14. The method according to claim 13, wherein the hollow body is dispersed in an aqueous amine solution, and protons are added to the inside and Z or the surface of the hollow body.

[15] Titanium oxide, titanium hydroxide, and a group force including titanate force, and at least one kind of hollow body selected and an active substance filled in the hollow body. Release material for active substances.

16. The material according to claim 15, wherein the hollow body is a hollow fiber.

17. The material according to claim 16, wherein the hollow fiber has an inner diameter of 3-8 nm.

18. The material according to claim 16 or 17, wherein the hollow fiber also has a scroll-like layered titanate force.
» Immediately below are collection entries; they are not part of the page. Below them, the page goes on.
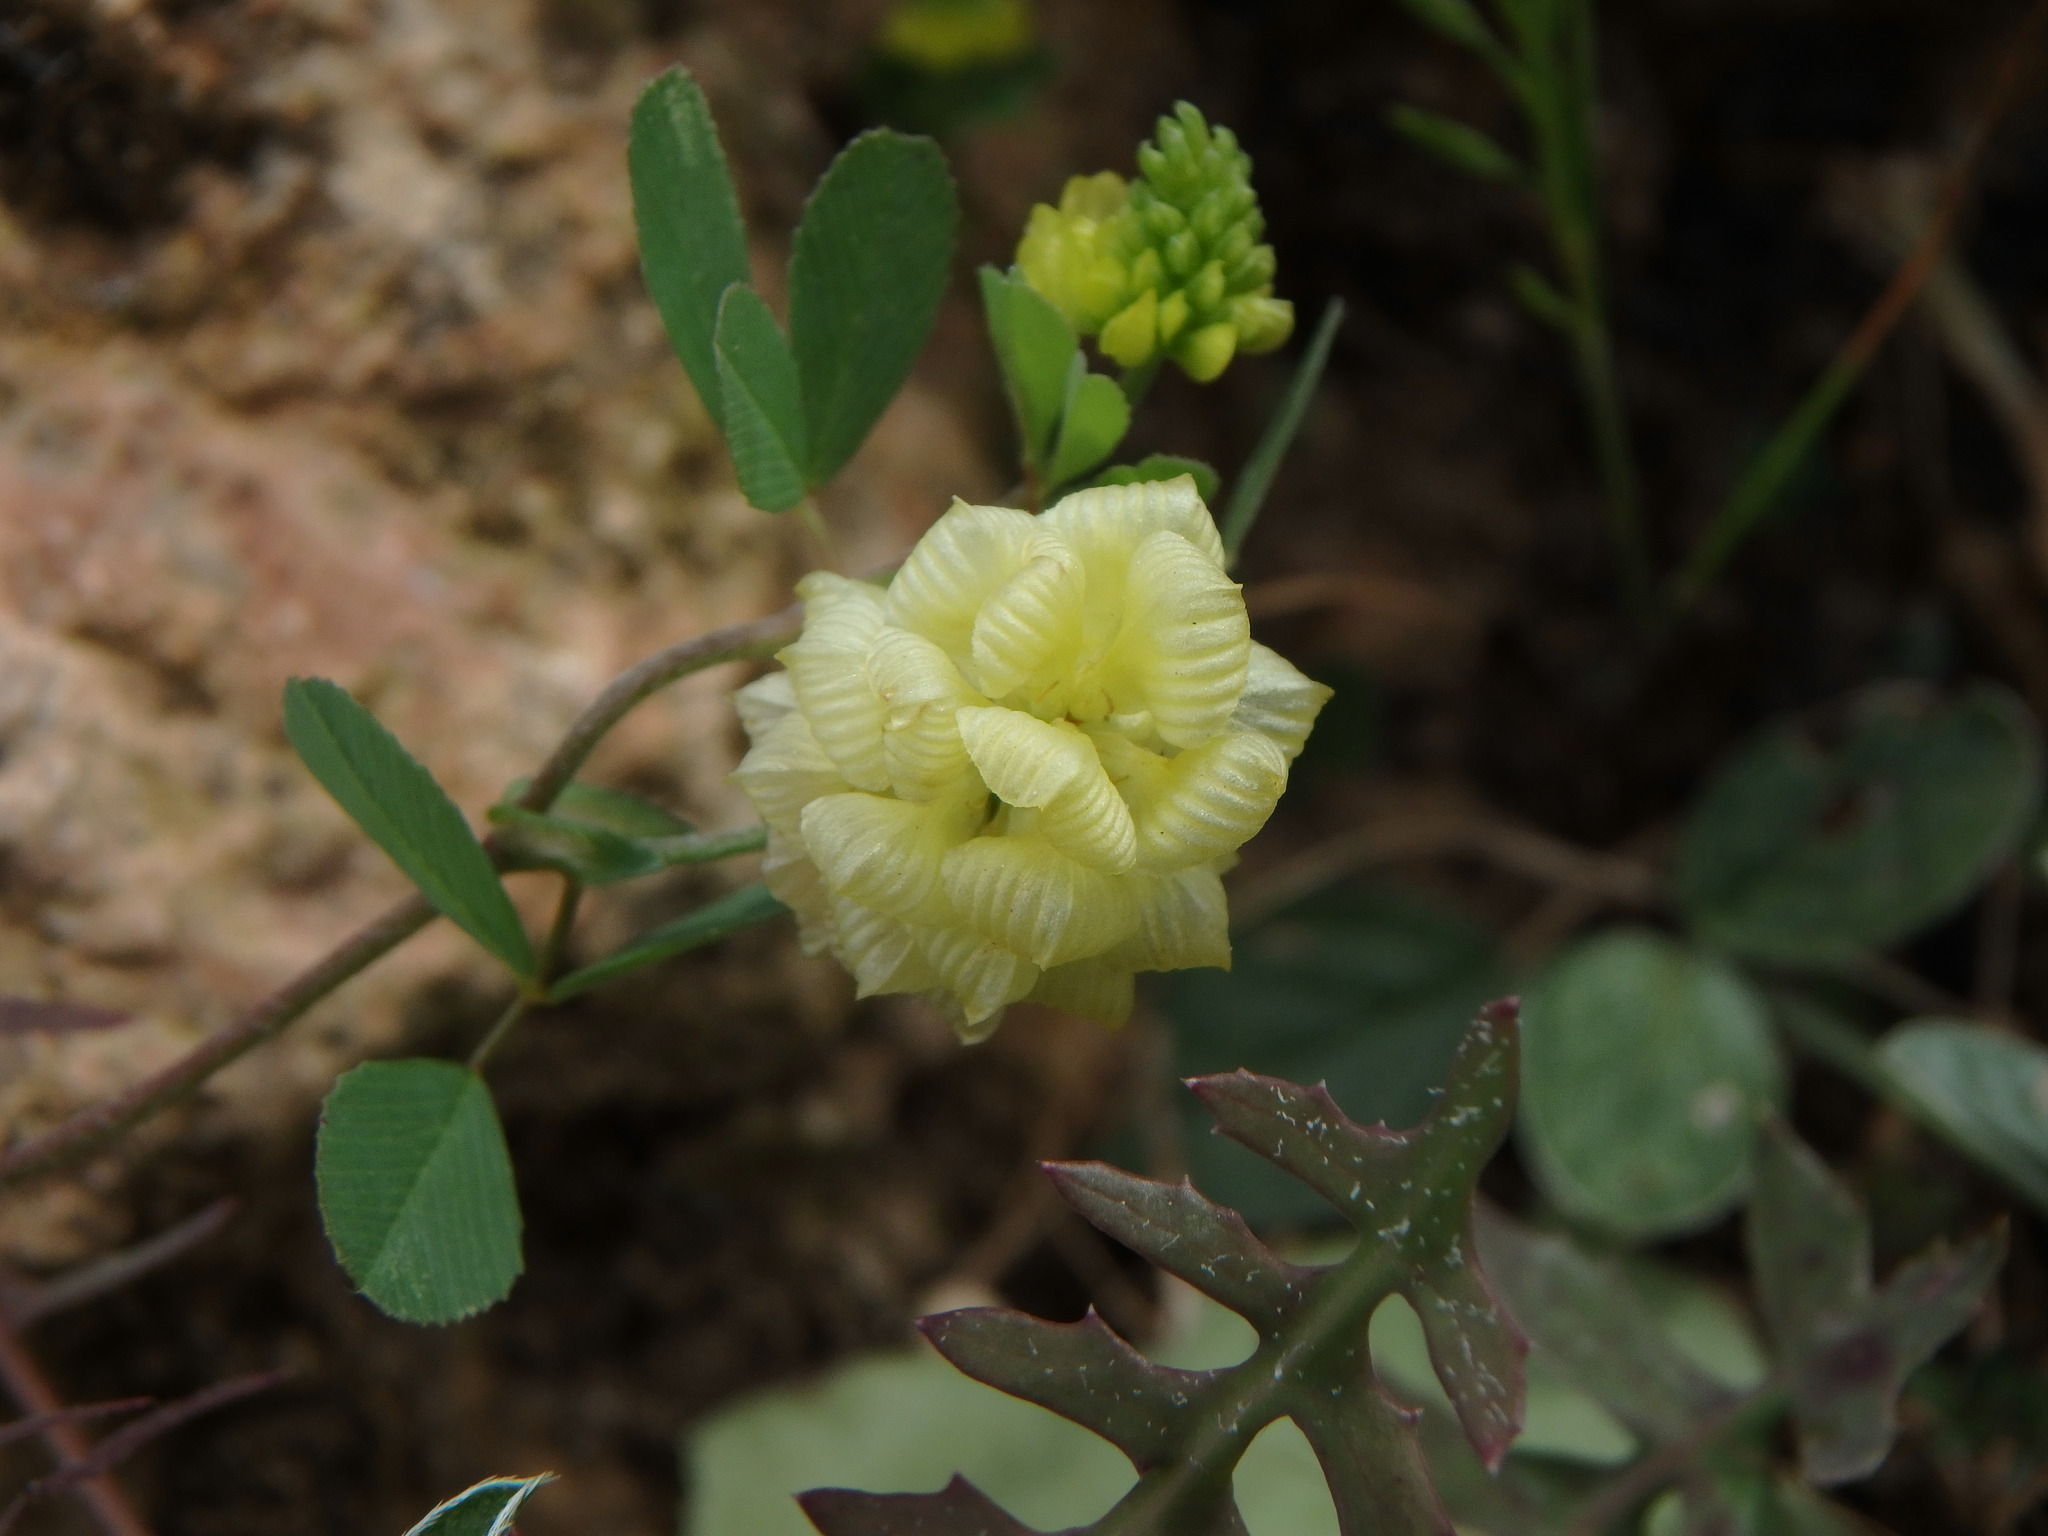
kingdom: Plantae
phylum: Tracheophyta
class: Magnoliopsida
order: Fabales
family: Fabaceae
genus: Trifolium
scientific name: Trifolium campestre
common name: Field clover
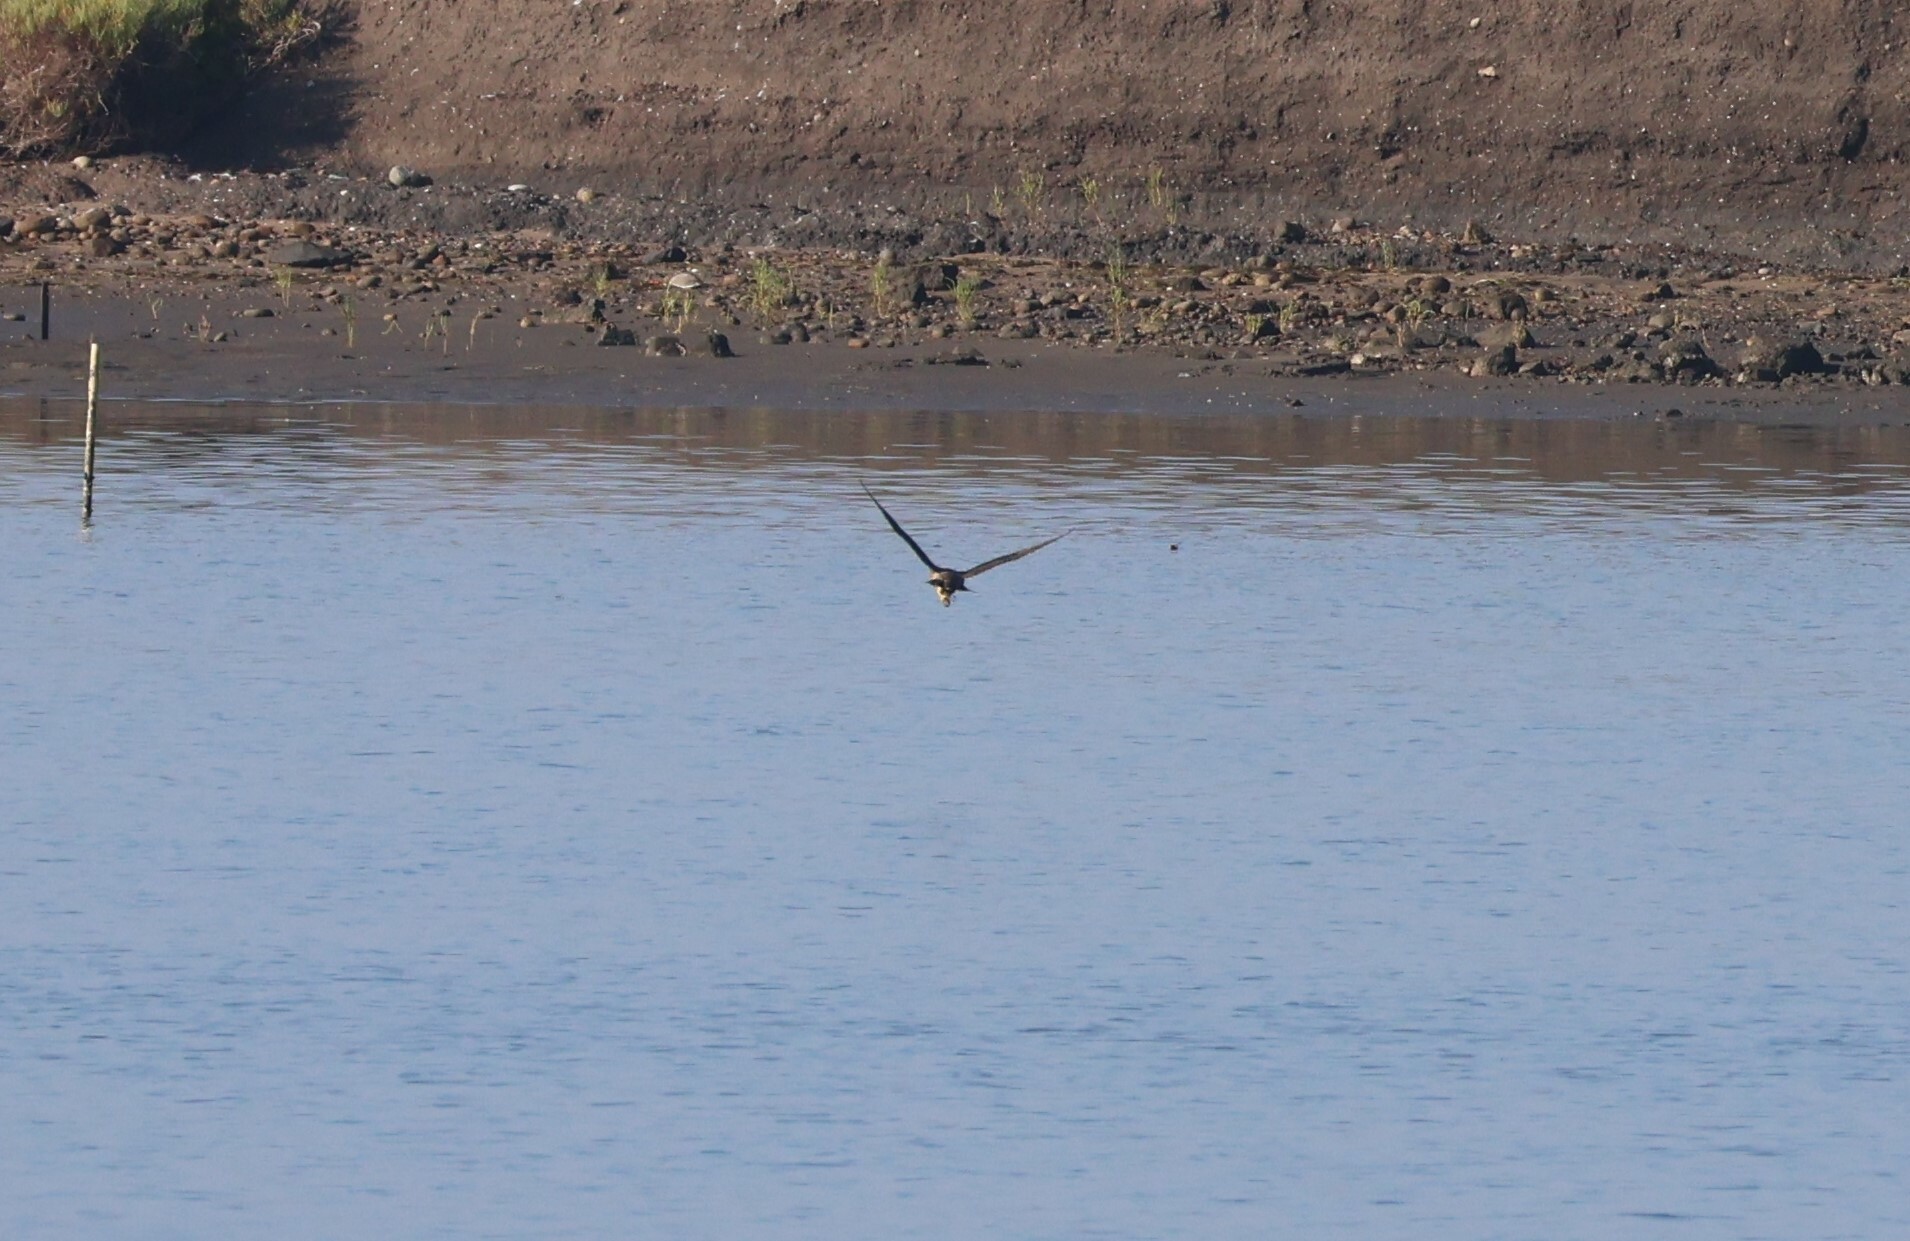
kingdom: Animalia
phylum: Chordata
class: Aves
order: Falconiformes
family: Falconidae
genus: Falco
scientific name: Falco peregrinus
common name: Peregrine falcon
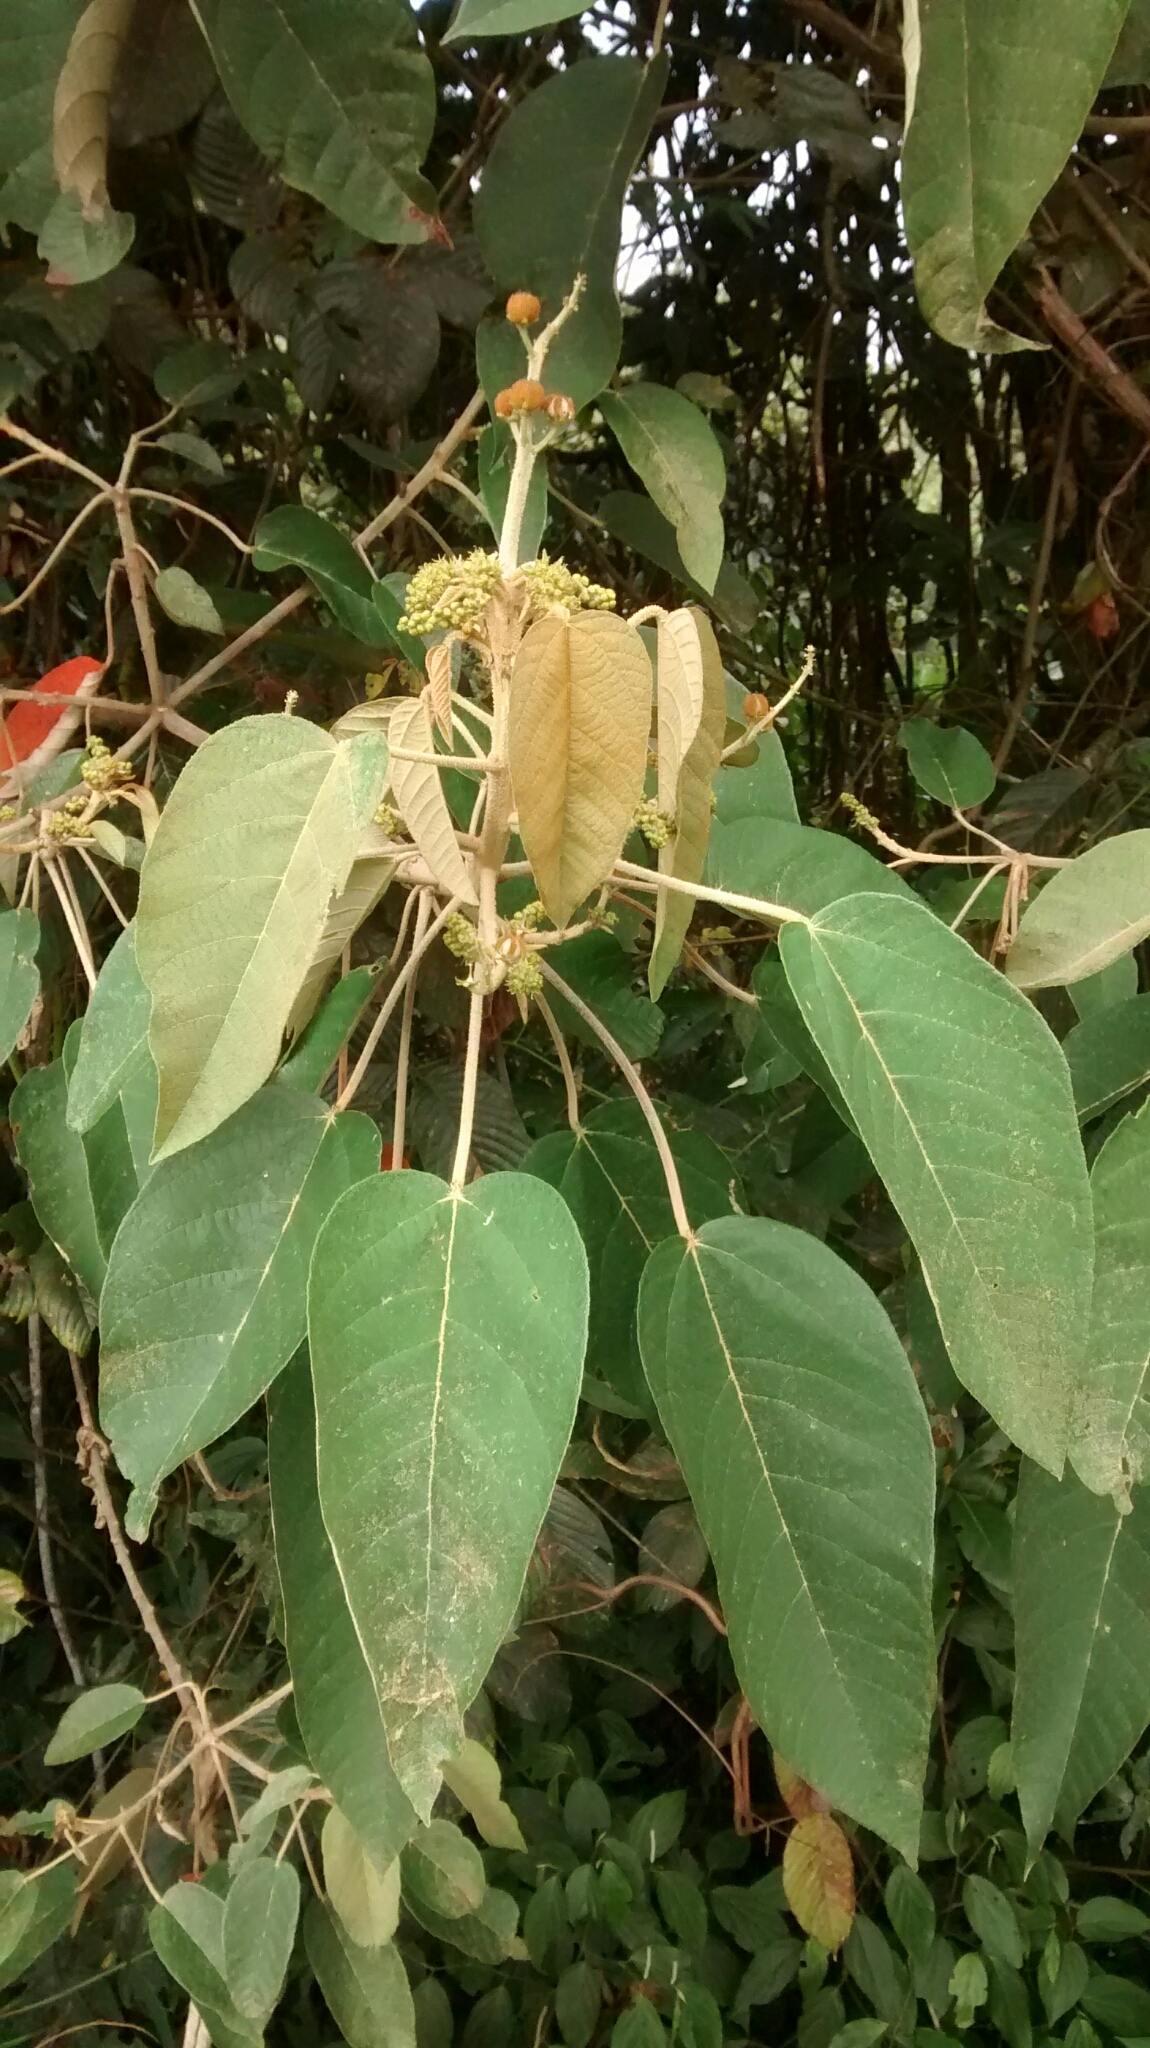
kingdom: Plantae
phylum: Tracheophyta
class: Magnoliopsida
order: Malpighiales
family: Euphorbiaceae
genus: Croton
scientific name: Croton mutisianus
[19] The active substance is a substance that can be bonded to the inner wall of the hollow body by dehydration condensation.

The material according to any one of 15-18.

[20] The material according to any one of claims 15 to 19, wherein the active substance is a substance having a hydroxyl group.

[21] The material according to any one of claims 15 to 20, wherein the active substance is a substance having a diol group.

[22] The material according to any one of claims 15 to 21, wherein the active substance is ascorbic acid.

23. The material according to claim 15-22, wherein the active substance is a charged molecule or particle.

[24] The hollow body further includes a modifying molecule immobilized on at least one surface of the inner wall and the outer wall, the modifying molecule having a linker part and a main chain part, and the linker part 24. A material according to any one of claims 15 to 23, wherein is attached to the surface of the hollow fiber.

[25] The material according to any one of [15] to [24], wherein the material is dispersed in an aqueous amine solution, and a proton is added to the inside and Z or the surface of the hollow body.

[26] The material of any one of claims 15-25, wherein the agent is a drug, thereby functioning as a drug delivery material.

[27] The material according to any one of claims 14 to 26, wherein the active substance is a cosmetic and thereby functions as a cosmetic.

[28] A material according to any one of claims 15-27, used in a method according to any one of claims 1-14.

[29] Use of the material according to any one of claims 15 to 27 for releasing the active substance out of the hollow body according to an external stimulus.